▶ [Task instructions]:
Go through the data below. List every line that holds the word "Aliko".

▶ [Raw data]:
━━━━━━━━━━━━━━━━

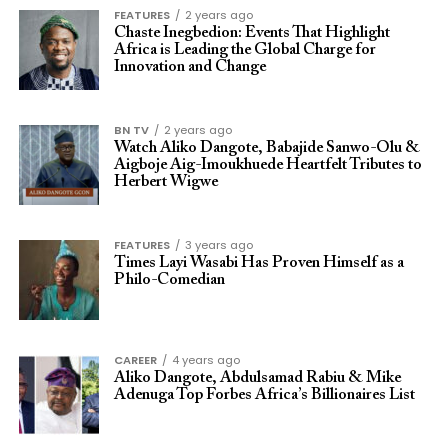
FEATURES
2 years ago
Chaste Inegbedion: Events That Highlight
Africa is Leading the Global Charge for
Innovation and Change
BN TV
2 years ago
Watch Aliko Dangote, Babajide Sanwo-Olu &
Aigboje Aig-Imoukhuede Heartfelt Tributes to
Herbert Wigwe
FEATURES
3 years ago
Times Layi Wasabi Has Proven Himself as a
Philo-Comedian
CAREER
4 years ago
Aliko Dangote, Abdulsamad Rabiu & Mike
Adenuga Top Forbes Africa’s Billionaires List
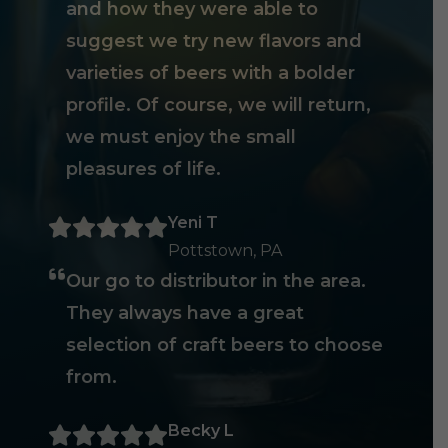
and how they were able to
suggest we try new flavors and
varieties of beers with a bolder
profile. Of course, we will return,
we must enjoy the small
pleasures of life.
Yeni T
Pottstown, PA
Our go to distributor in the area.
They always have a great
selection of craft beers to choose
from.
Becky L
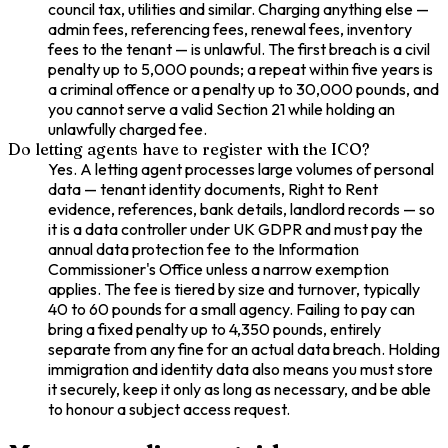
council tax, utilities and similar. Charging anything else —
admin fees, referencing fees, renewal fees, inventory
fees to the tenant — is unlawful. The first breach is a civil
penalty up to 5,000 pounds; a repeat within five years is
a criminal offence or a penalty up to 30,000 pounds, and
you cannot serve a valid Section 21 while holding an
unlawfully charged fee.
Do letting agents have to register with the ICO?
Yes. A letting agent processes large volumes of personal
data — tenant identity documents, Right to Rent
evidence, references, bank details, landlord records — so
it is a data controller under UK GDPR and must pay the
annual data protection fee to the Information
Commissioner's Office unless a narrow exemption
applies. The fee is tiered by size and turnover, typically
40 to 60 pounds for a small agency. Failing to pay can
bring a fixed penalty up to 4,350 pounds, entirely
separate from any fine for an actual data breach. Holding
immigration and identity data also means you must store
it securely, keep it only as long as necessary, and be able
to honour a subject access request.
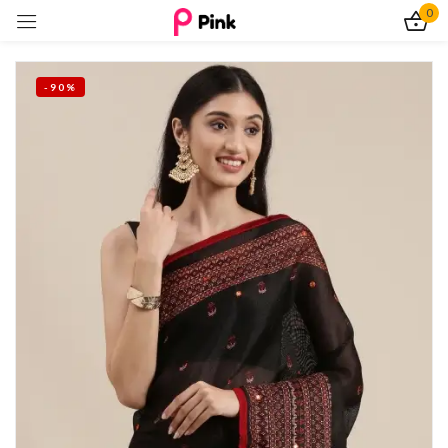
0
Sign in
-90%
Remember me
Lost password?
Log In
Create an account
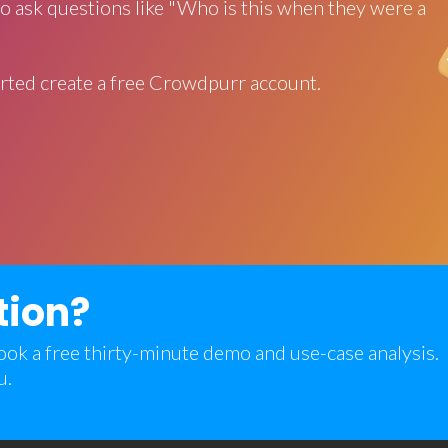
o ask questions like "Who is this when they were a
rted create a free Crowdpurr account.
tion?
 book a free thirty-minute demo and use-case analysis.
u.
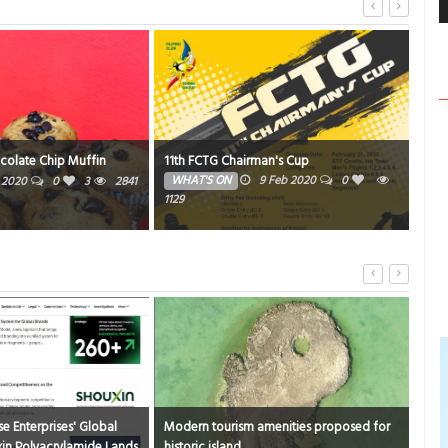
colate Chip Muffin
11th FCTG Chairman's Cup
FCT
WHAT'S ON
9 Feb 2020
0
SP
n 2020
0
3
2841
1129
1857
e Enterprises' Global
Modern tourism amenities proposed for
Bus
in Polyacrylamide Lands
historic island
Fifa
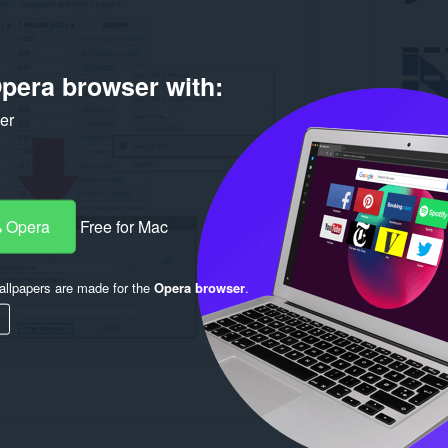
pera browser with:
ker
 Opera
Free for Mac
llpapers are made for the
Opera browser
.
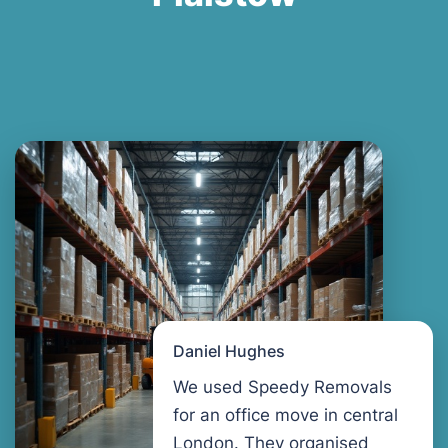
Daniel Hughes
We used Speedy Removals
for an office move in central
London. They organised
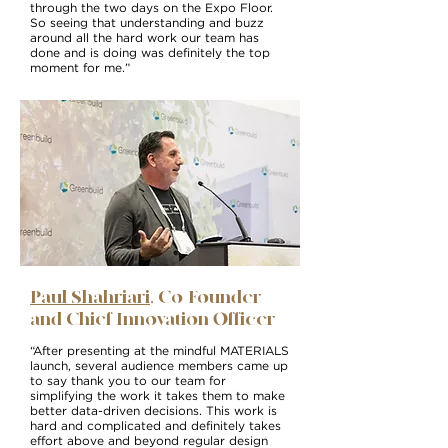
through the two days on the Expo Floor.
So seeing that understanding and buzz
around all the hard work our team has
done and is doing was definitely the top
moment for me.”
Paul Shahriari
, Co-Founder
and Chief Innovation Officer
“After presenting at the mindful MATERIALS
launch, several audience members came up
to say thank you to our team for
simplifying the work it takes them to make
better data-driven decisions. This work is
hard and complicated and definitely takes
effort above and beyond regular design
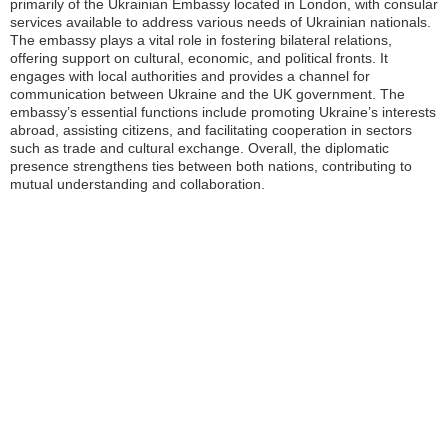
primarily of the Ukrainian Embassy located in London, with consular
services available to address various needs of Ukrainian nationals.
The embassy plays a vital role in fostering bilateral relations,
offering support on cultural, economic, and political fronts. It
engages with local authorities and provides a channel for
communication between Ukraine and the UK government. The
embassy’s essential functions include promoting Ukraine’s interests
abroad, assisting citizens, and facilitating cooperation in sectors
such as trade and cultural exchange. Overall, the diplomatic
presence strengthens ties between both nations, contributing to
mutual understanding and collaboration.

━━━━━━━━━━━━━━━━

▶ [Exercise output]:
Watch Aliko Dangote, Babajide Sanwo-Olu &
Aliko Dangote, Abdulsamad Rabiu & Mike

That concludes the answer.